Adopted Jane is the first novel I read, motivated by my Willard Elementary School (Long Beach, CA) sixth grade teacher, Mrs. Scoble, with a chart on the wall who was reading “A Wrinkle in Time” to our class when I enrolled in the middle of the school year. I was enraptured by the story, which inspired in me a life-long love of reading. Adopted Jane is a lovely story that will take you back to the innocent times of the turn of the 20th century. It is ever and ever so sweet and worth reading over and over again!
Jane is a shy but spunky orphan, who unexpectedly is offered the chance of not one, but two summer visits. First she spends several weeks with a widow in a small town, and makes friends with several of the girls there. Then she goes to a farm as company to the owners' visiting niece. She and Tish also become friends, but Jane must return to the orphanage to help when one of the workers is injured. At the end Jane is given an important decision to make, one that will change her entire life. Very enjoyable, sweet story. Recommended.

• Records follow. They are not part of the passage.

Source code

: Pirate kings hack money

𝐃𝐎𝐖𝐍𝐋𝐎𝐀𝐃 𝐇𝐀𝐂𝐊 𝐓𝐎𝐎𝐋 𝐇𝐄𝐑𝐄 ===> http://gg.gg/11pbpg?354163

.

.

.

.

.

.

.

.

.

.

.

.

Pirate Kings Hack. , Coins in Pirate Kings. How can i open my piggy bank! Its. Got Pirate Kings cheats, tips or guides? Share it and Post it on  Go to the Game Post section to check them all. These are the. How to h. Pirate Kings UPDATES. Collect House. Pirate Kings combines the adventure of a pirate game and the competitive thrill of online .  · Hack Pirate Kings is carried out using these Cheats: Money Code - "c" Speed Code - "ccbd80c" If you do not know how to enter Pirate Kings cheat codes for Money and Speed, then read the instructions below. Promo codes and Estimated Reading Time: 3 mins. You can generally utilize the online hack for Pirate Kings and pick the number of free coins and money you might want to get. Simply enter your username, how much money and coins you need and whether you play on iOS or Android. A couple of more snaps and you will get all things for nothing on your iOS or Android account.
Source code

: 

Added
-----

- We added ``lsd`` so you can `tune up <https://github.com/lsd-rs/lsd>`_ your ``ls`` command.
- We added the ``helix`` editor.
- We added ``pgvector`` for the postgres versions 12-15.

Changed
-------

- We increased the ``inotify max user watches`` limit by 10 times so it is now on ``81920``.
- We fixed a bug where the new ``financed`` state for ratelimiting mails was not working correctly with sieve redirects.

I remember really enjoying this book after picking it up for 15 cents at my elementary school book fair. I think it reminded me of the Betsy-Tacy books, which were longtime favorites. Upon re-reading, though, it was charming and enjoyable but just kind of...blah. Jane was a little too sensible and goody-goodyish for my liking (although I suppose I can't blame her for behaving since she wanted to be Adopted Jane and not Orphan Jane and blah-di-blah).
just finished reading this to lucy. had read it when i was in school. must have gone through an orphan stage after anne of green gables. it is a very sweet book.
still cute, but probably didn't age that well. it did not seem to engage lucy at all. but then the concept of an orphanage is so foreign to her as it is to most people now. but jane is a nice character. and the head of the orphanage treats them well.
A simple and entertaining book for young readers or those interested in adoption. Jane - the protagonist - is a somewhat flat character, but she was determined and spunky enough to keep my interest anyway. The abrupt ending was disappointing. However, anyone who enjoys reading about childhood romps in general should enjoy it very much.